§ Text segment
○ ○ ○ ○ ○

BATON ROUGE, LA (WAFB) - The East Baton Rouge Coroner says there's a problem among the living that needs immediate attention. Looking at Dr. Beau Clark's annual report, it's clear EBR continues to face a mental health crisis.
Besides the investigation of death, the EBR Coroner's Office is also charged with the committal of the mentally ill, meaning it's on the front lines of this growing problem. In its report for 2013 the office shows Orders of Protective Custody have risen steadily over the last four years, and Emergency Certificates to have someone committed jumped from 4,362 in 2012 to 5,277 in 2013. In 2011 there were 4,316.
Dr. Clark says some of it can be attributed to a normal rise in population, especially post-Katrina, but there's no doubt the issue is getting worse. The question is how much worse?
"You hear a lot of people talk about it, they say 'Well we have a mental health problem.' But nobody's really ever been able to quantify it, because there's no database. Once there's a database we can say 'Our problem is bad by 100 patients or our problem is bad by 10,000 patients,'" Clark said.
He's now working with the Department of Health and Hospitals to develop an automated system to track those protective orders, emergency certificates and judicial commitments.
At least part of the problem can be traced back to the old Earl K. Long hospital. When the Mental Health Emergency Room Extension closed its doors in April of 2013 it never found a new home, leaving hundreds of patients looking for alternative treatment options.

○ ○ ○ ○ ○

§ Dataset content
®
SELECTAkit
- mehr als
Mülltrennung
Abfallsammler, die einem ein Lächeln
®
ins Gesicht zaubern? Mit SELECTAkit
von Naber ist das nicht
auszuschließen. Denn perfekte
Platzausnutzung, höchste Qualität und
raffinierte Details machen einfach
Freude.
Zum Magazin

○ ○ ○ ○ ○

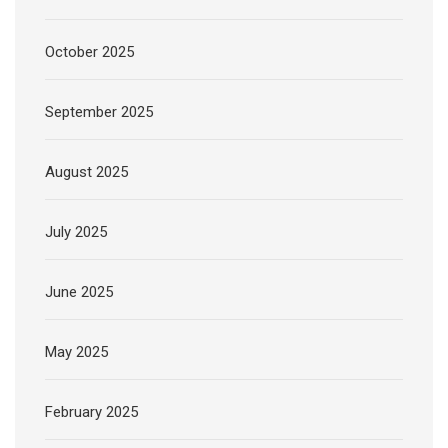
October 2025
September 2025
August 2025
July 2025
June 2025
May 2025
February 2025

○ ○ ○ ○ ○

§ Work required
Continue the news report on the East Baton Rouge Coroner's mental health findings, starting right after its final sentence. None of the material is needed for what follows.

§ Task answer
"They were seeing about 156 people [per month] in a very defined crisis at that point, so every month now we have 156 more people coming to our local ERs that have in the past had a specialized emergency department," said Capital Area Human Services District Exec. Director Dr. Jan Kasofsky.
She said prior to EKL's closure many predicted those mental health patients would be seamlessly absorbed into other facilities, but many of her office's clients are ending up in jail rather than getting the treatment they need.
"Our jails were never built to be mental health hospitals, and they don't have the resources to do that. It's got to be a new day," Kasofsky said. "We're really struggling with how do we get a stabilization unit back up and running, because that's clearly what we need."
Dr. Clark agrees.
"There are cities in this state that are smaller than us that have these kind of stabilization units. It's very important that we probably consider that as a community," he said. "Rapid stabilization works. It keeps people out of acute beds, and gets them better faster, and that's what you want. You want people to be in an outpatient setting."
Dr. Kasofsky is working with the healthcare sector and local leaders to come up with a solution, but in the meantime her office is doing what they can to make a difference. Her office routinely takes police departments through Crisis Intervention Team Training, and there's also talk of a Mental Health Court to evaluate mentally ill patients going through the courts system.